» To do: Could you print the entire listing below line for line, copying every character without any change?

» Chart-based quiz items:
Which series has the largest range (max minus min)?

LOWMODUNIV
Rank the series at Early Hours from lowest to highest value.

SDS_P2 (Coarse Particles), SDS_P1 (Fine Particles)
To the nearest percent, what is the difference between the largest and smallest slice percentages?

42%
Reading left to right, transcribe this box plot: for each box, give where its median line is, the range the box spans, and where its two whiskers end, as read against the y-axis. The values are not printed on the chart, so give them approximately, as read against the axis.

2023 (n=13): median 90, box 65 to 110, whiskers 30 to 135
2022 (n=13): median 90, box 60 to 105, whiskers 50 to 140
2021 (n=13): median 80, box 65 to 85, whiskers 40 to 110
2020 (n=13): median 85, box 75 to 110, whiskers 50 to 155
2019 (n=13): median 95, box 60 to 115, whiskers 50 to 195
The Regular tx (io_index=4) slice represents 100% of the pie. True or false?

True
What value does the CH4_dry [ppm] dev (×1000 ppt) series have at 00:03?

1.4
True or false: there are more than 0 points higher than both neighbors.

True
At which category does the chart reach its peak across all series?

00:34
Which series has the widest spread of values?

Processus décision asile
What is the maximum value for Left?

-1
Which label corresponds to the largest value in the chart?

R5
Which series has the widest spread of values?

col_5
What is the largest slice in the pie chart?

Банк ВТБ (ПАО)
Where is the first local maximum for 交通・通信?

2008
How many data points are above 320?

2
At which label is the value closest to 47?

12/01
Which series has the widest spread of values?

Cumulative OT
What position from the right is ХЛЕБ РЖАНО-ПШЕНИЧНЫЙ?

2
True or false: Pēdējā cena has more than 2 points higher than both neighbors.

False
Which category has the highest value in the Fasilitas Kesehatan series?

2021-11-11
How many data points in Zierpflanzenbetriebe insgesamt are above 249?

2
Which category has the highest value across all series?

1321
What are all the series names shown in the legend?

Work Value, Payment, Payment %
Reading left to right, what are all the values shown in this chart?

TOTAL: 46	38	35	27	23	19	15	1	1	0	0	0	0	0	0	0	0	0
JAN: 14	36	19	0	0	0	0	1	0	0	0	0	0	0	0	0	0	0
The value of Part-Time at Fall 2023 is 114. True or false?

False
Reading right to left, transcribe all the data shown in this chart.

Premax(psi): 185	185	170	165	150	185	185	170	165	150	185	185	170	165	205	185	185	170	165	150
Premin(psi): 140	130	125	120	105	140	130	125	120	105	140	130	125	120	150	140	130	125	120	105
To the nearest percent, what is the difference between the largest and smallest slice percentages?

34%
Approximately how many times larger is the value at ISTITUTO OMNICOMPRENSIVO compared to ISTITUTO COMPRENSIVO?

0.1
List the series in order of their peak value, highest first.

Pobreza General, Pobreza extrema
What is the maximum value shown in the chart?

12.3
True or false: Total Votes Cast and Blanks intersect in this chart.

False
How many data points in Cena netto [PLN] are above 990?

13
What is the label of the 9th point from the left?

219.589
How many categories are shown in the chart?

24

» Solution for this task:
Which series has the largest range (max minus min)?

LOWMODUNIV
Rank the series at Early Hours from lowest to highest value.

SDS_P2 (Coarse Particles), SDS_P1 (Fine Particles)
To the nearest percent, what is the difference between the largest and smallest slice percentages?

42%
Reading left to right, transcribe this box plot: for each box, give where its median line is, the range the box spans, and where its two whiskers end, as read against the y-axis. The values are not printed on the chart, so give them approximately, as read against the axis.

2023 (n=13): median 90, box 65 to 110, whiskers 30 to 135
2022 (n=13): median 90, box 60 to 105, whiskers 50 to 140
2021 (n=13): median 80, box 65 to 85, whiskers 40 to 110
2020 (n=13): median 85, box 75 to 110, whiskers 50 to 155
2019 (n=13): median 95, box 60 to 115, whiskers 50 to 195
The Regular tx (io_index=4) slice represents 100% of the pie. True or false?

True
What value does the CH4_dry [ppm] dev (×1000 ppt) series have at 00:03?

1.4
True or false: there are more than 0 points higher than both neighbors.

True
At which category does the chart reach its peak across all series?

00:34
Which series has the widest spread of values?

Processus décision asile
What is the maximum value for Left?

-1
Which label corresponds to the largest value in the chart?

R5
Which series has the widest spread of values?

col_5
What is the largest slice in the pie chart?

Банк ВТБ (ПАО)
Where is the first local maximum for 交通・通信?

2008
How many data points are above 320?

2
At which label is the value closest to 47?

12/01
Which series has the widest spread of values?

Cumulative OT
What position from the right is ХЛЕБ РЖАНО-ПШЕНИЧНЫЙ?

2
True or false: Pēdējā cena has more than 2 points higher than both neighbors.

False
Which category has the highest value in the Fasilitas Kesehatan series?

2021-11-11
How many data points in Zierpflanzenbetriebe insgesamt are above 249?

2
Which category has the highest value across all series?

1321
What are all the series names shown in the legend?

Work Value, Payment, Payment %
Reading left to right, what are all the values shown in this chart?

TOTAL: 46	38	35	27	23	19	15	1	1	0	0	0	0	0	0	0	0	0
JAN: 14	36	19	0	0	0	0	1	0	0	0	0	0	0	0	0	0	0
The value of Part-Time at Fall 2023 is 114. True or false?

False
Reading right to left, transcribe all the data shown in this chart.

Premax(psi): 185	185	170	165	150	185	185	170	165	150	185	185	170	165	205	185	185	170	165	150
Premin(psi): 140	130	125	120	105	140	130	125	120	105	140	130	125	120	150	140	130	125	120	105
To the nearest percent, what is the difference between the largest and smallest slice percentages?

34%
Approximately how many times larger is the value at ISTITUTO OMNICOMPRENSIVO compared to ISTITUTO COMPRENSIVO?

0.1
List the series in order of their peak value, highest first.

Pobreza General, Pobreza extrema
What is the maximum value shown in the chart?

12.3
True or false: Total Votes Cast and Blanks intersect in this chart.

False
How many data points in Cena netto [PLN] are above 990?

13
What is the label of the 9th point from the left?

219.589
How many categories are shown in the chart?

24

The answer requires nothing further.